▶ What to produce:
Without the pictures, output all of the data exactly.

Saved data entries

========================================================================

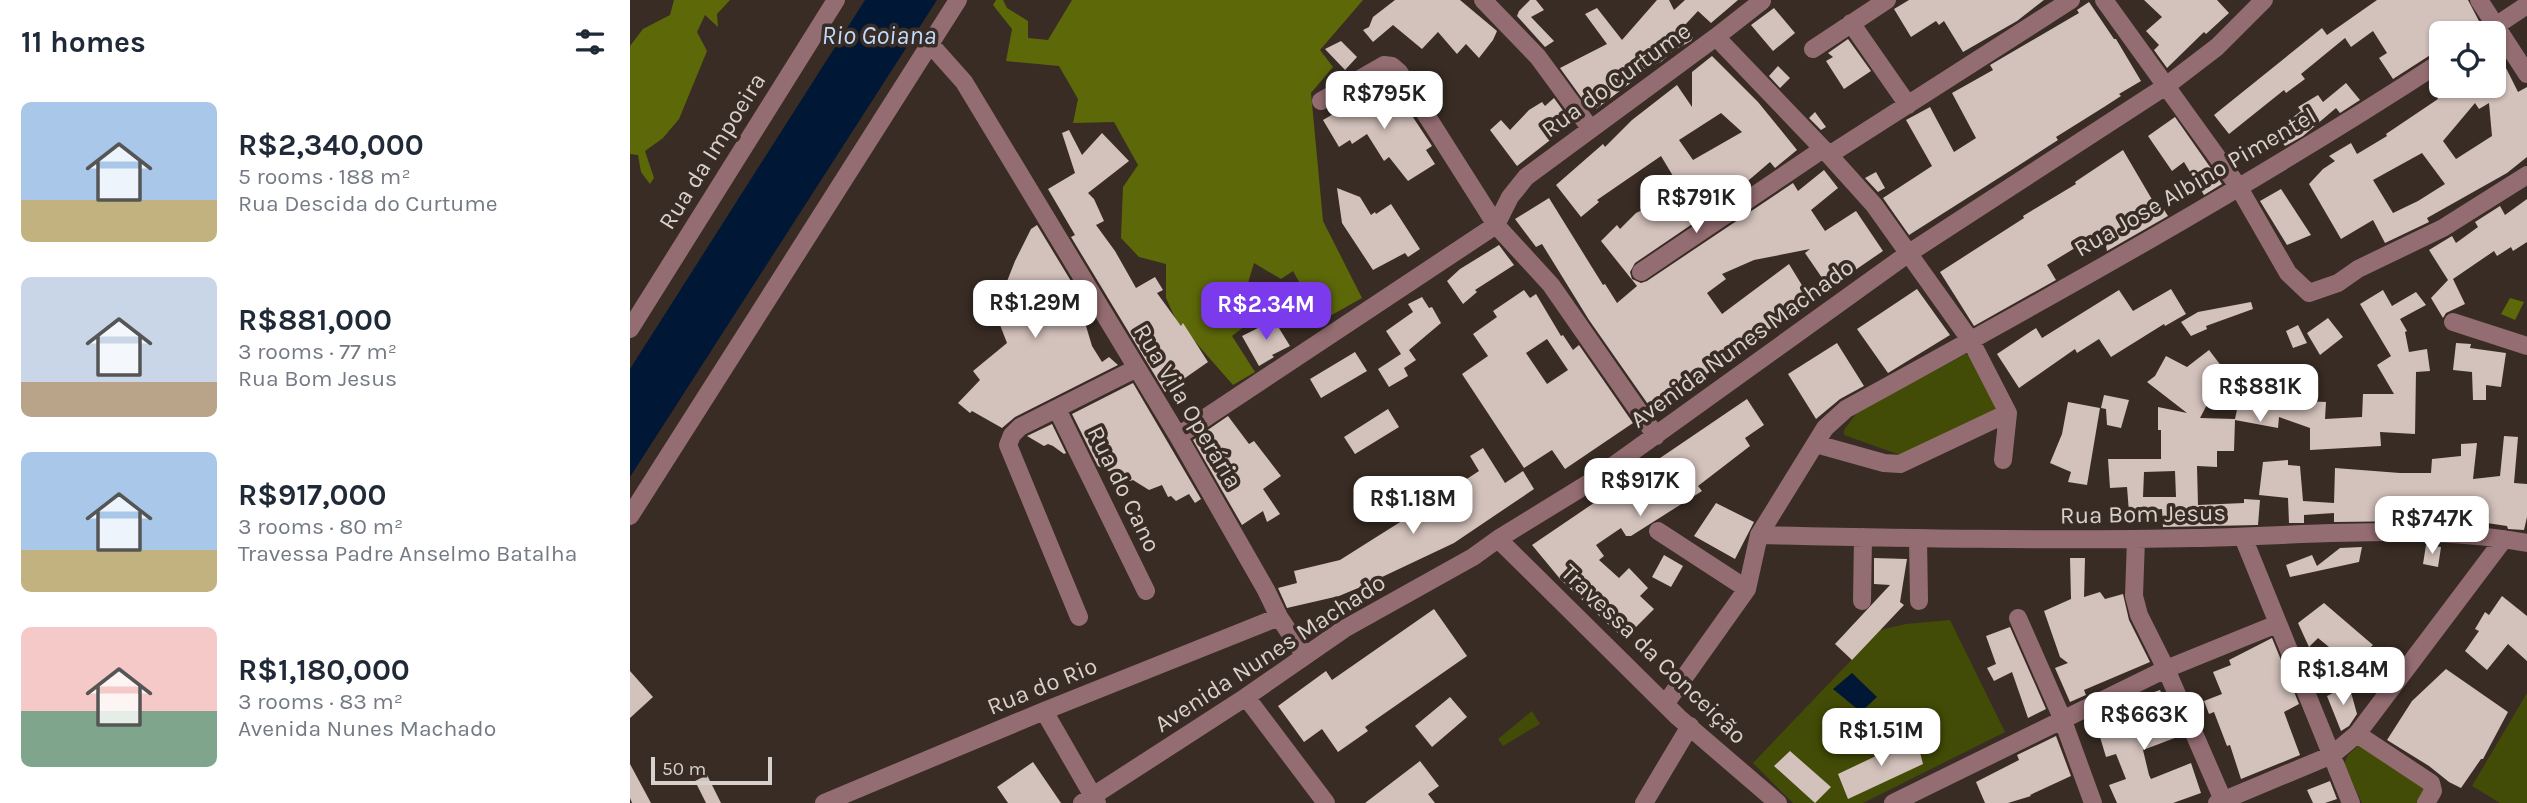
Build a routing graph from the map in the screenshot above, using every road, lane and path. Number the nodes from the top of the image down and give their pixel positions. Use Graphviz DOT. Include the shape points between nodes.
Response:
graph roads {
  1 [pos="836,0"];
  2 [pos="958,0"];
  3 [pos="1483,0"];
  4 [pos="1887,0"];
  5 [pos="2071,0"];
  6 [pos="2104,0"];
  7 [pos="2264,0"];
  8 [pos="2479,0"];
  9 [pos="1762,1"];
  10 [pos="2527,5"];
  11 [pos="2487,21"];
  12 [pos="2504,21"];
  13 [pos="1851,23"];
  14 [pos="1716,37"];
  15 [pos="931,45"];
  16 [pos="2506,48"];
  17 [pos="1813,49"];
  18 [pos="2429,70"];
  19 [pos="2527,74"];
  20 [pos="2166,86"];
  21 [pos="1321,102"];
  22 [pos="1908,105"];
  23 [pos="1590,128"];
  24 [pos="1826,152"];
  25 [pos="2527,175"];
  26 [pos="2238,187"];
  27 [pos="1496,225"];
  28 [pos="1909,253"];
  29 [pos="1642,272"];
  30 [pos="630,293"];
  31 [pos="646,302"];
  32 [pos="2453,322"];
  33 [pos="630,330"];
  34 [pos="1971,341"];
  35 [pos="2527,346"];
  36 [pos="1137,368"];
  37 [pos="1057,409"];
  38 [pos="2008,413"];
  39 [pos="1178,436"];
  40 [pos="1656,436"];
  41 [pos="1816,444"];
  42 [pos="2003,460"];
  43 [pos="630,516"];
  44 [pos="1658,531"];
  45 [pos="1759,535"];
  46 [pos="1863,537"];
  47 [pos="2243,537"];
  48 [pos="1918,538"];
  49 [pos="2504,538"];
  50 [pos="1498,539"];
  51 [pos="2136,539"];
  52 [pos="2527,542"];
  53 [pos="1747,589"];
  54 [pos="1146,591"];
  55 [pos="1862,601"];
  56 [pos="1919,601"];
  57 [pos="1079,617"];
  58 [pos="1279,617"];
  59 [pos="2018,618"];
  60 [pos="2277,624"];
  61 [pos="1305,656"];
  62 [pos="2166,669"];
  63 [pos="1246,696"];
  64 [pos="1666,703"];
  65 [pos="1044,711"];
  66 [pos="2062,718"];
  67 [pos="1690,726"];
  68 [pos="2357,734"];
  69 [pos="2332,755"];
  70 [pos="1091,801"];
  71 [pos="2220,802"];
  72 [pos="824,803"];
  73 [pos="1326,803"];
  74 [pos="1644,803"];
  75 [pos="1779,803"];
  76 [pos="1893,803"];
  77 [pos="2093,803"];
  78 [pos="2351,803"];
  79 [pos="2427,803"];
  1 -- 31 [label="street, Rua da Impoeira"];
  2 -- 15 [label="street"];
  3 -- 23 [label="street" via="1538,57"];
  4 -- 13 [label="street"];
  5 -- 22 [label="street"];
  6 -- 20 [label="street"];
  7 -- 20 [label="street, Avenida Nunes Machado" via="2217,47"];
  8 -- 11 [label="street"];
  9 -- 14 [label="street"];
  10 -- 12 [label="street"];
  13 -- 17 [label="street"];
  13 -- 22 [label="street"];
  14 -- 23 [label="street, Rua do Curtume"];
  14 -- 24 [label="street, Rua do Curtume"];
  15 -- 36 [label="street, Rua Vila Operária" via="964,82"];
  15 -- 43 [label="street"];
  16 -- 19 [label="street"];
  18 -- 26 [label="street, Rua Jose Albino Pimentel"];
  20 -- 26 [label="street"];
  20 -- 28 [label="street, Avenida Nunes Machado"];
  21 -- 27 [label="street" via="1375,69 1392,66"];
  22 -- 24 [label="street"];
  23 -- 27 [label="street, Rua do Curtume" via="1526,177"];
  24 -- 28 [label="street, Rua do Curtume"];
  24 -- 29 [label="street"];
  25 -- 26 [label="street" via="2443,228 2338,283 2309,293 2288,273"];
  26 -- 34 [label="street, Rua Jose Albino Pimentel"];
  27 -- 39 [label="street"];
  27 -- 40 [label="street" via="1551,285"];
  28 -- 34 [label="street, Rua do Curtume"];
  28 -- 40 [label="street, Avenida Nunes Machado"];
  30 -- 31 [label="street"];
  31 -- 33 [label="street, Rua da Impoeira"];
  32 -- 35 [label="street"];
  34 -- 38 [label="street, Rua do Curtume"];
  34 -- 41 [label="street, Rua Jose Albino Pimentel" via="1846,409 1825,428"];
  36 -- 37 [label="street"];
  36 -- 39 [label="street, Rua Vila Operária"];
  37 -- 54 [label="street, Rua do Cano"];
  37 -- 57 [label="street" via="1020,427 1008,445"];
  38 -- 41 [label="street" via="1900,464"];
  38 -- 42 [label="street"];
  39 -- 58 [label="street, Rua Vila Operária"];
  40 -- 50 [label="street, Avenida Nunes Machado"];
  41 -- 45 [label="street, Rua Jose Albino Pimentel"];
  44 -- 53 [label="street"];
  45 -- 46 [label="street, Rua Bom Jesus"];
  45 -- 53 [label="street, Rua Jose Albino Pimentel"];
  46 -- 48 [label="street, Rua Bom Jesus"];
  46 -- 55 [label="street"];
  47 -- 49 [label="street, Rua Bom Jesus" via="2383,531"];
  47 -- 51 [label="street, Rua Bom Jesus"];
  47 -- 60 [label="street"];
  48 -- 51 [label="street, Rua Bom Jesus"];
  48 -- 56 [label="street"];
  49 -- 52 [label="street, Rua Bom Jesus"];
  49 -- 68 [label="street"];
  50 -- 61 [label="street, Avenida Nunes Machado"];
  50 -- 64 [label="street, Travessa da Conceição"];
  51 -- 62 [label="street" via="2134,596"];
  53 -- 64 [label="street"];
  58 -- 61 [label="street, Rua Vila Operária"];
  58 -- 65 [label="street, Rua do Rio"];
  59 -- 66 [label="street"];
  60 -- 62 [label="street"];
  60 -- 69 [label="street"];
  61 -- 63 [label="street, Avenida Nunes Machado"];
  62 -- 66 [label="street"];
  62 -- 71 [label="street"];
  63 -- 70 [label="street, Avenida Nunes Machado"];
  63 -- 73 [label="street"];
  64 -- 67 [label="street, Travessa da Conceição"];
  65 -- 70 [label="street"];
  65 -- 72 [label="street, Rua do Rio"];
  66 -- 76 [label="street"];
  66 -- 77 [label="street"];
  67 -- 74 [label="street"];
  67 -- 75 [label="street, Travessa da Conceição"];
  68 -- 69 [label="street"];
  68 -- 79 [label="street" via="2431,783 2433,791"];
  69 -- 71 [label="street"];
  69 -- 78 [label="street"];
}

========================================================================

▶ Finished task:
Build a routing graph from the map in the screenshot above, using every road, lane and path. Number the nodes from the top of the image down and give their pixel positions. Use Graphviz DOT. Include the shape points between nodes.
Response:
graph roads {
  1 [pos="836,0"];
  2 [pos="958,0"];
  3 [pos="1483,0"];
  4 [pos="1887,0"];
  5 [pos="2071,0"];
  6 [pos="2104,0"];
  7 [pos="2264,0"];
  8 [pos="2479,0"];
  9 [pos="1762,1"];
  10 [pos="2527,5"];
  11 [pos="2487,21"];
  12 [pos="2504,21"];
  13 [pos="1851,23"];
  14 [pos="1716,37"];
  15 [pos="931,45"];
  16 [pos="2506,48"];
  17 [pos="1813,49"];
  18 [pos="2429,70"];
  19 [pos="2527,74"];
  20 [pos="2166,86"];
  21 [pos="1321,102"];
  22 [pos="1908,105"];
  23 [pos="1590,128"];
  24 [pos="1826,152"];
  25 [pos="2527,175"];
  26 [pos="2238,187"];
  27 [pos="1496,225"];
  28 [pos="1909,253"];
  29 [pos="1642,272"];
  30 [pos="630,293"];
  31 [pos="646,302"];
  32 [pos="2453,322"];
  33 [pos="630,330"];
  34 [pos="1971,341"];
  35 [pos="2527,346"];
  36 [pos="1137,368"];
  37 [pos="1057,409"];
  38 [pos="2008,413"];
  39 [pos="1178,436"];
  40 [pos="1656,436"];
  41 [pos="1816,444"];
  42 [pos="2003,460"];
  43 [pos="630,516"];
  44 [pos="1658,531"];
  45 [pos="1759,535"];
  46 [pos="1863,537"];
  47 [pos="2243,537"];
  48 [pos="1918,538"];
  49 [pos="2504,538"];
  50 [pos="1498,539"];
  51 [pos="2136,539"];
  52 [pos="2527,542"];
  53 [pos="1747,589"];
  54 [pos="1146,591"];
  55 [pos="1862,601"];
  56 [pos="1919,601"];
  57 [pos="1079,617"];
  58 [pos="1279,617"];
  59 [pos="2018,618"];
  60 [pos="2277,624"];
  61 [pos="1305,656"];
  62 [pos="2166,669"];
  63 [pos="1246,696"];
  64 [pos="1666,703"];
  65 [pos="1044,711"];
  66 [pos="2062,718"];
  67 [pos="1690,726"];
  68 [pos="2357,734"];
  69 [pos="2332,755"];
  70 [pos="1091,801"];
  71 [pos="2220,802"];
  72 [pos="824,803"];
  73 [pos="1326,803"];
  74 [pos="1644,803"];
  75 [pos="1779,803"];
  76 [pos="1893,803"];
  77 [pos="2093,803"];
  78 [pos="2351,803"];
  79 [pos="2427,803"];
  1 -- 31 [label="street, Rua da Impoeira"];
  2 -- 15 [label="street"];
  3 -- 23 [label="street" via="1538,57"];
  4 -- 13 [label="street"];
  5 -- 22 [label="street"];
  6 -- 20 [label="street"];
  7 -- 20 [label="street, Avenida Nunes Machado" via="2217,47"];
  8 -- 11 [label="street"];
  9 -- 14 [label="street"];
  10 -- 12 [label="street"];
  13 -- 17 [label="street"];
  13 -- 22 [label="street"];
  14 -- 23 [label="street, Rua do Curtume"];
  14 -- 24 [label="street, Rua do Curtume"];
  15 -- 36 [label="street, Rua Vila Operária" via="964,82"];
  15 -- 43 [label="street"];
  16 -- 19 [label="street"];
  18 -- 26 [label="street, Rua Jose Albino Pimentel"];
  20 -- 26 [label="street"];
  20 -- 28 [label="street, Avenida Nunes Machado"];
  21 -- 27 [label="street" via="1375,69 1392,66"];
  22 -- 24 [label="street"];
  23 -- 27 [label="street, Rua do Curtume" via="1526,177"];
  24 -- 28 [label="street, Rua do Curtume"];
  24 -- 29 [label="street"];
  25 -- 26 [label="street" via="2443,228 2338,283 2309,293 2288,273"];
  26 -- 34 [label="street, Rua Jose Albino Pimentel"];
  27 -- 39 [label="street"];
  27 -- 40 [label="street" via="1551,285"];
  28 -- 34 [label="street, Rua do Curtume"];
  28 -- 40 [label="street, Avenida Nunes Machado"];
  30 -- 31 [label="street"];
  31 -- 33 [label="street, Rua da Impoeira"];
  32 -- 35 [label="street"];
  34 -- 38 [label="street, Rua do Curtume"];
  34 -- 41 [label="street, Rua Jose Albino Pimentel" via="1846,409 1825,428"];
  36 -- 37 [label="street"];
  36 -- 39 [label="street, Rua Vila Operária"];
  37 -- 54 [label="street, Rua do Cano"];
  37 -- 57 [label="street" via="1020,427 1008,445"];
  38 -- 41 [label="street" via="1900,464"];
  38 -- 42 [label="street"];
  39 -- 58 [label="street, Rua Vila Operária"];
  40 -- 50 [label="street, Avenida Nunes Machado"];
  41 -- 45 [label="street, Rua Jose Albino Pimentel"];
  44 -- 53 [label="street"];
  45 -- 46 [label="street, Rua Bom Jesus"];
  45 -- 53 [label="street, Rua Jose Albino Pimentel"];
  46 -- 48 [label="street, Rua Bom Jesus"];
  46 -- 55 [label="street"];
  47 -- 49 [label="street, Rua Bom Jesus" via="2383,531"];
  47 -- 51 [label="street, Rua Bom Jesus"];
  47 -- 60 [label="street"];
  48 -- 51 [label="street, Rua Bom Jesus"];
  48 -- 56 [label="street"];
  49 -- 52 [label="street, Rua Bom Jesus"];
  49 -- 68 [label="street"];
  50 -- 61 [label="street, Avenida Nunes Machado"];
  50 -- 64 [label="street, Travessa da Conceição"];
  51 -- 62 [label="street" via="2134,596"];
  53 -- 64 [label="street"];
  58 -- 61 [label="street, Rua Vila Operária"];
  58 -- 65 [label="street, Rua do Rio"];
  59 -- 66 [label="street"];
  60 -- 62 [label="street"];
  60 -- 69 [label="street"];
  61 -- 63 [label="street, Avenida Nunes Machado"];
  62 -- 66 [label="street"];
  62 -- 71 [label="street"];
  63 -- 70 [label="street, Avenida Nunes Machado"];
  63 -- 73 [label="street"];
  64 -- 67 [label="street, Travessa da Conceição"];
  65 -- 70 [label="street"];
  65 -- 72 [label="street, Rua do Rio"];
  66 -- 76 [label="street"];
  66 -- 77 [label="street"];
  67 -- 74 [label="street"];
  67 -- 75 [label="street, Travessa da Conceição"];
  68 -- 69 [label="street"];
  68 -- 79 [label="street" via="2431,783 2433,791"];
  69 -- 71 [label="street"];
  69 -- 78 [label="street"];
}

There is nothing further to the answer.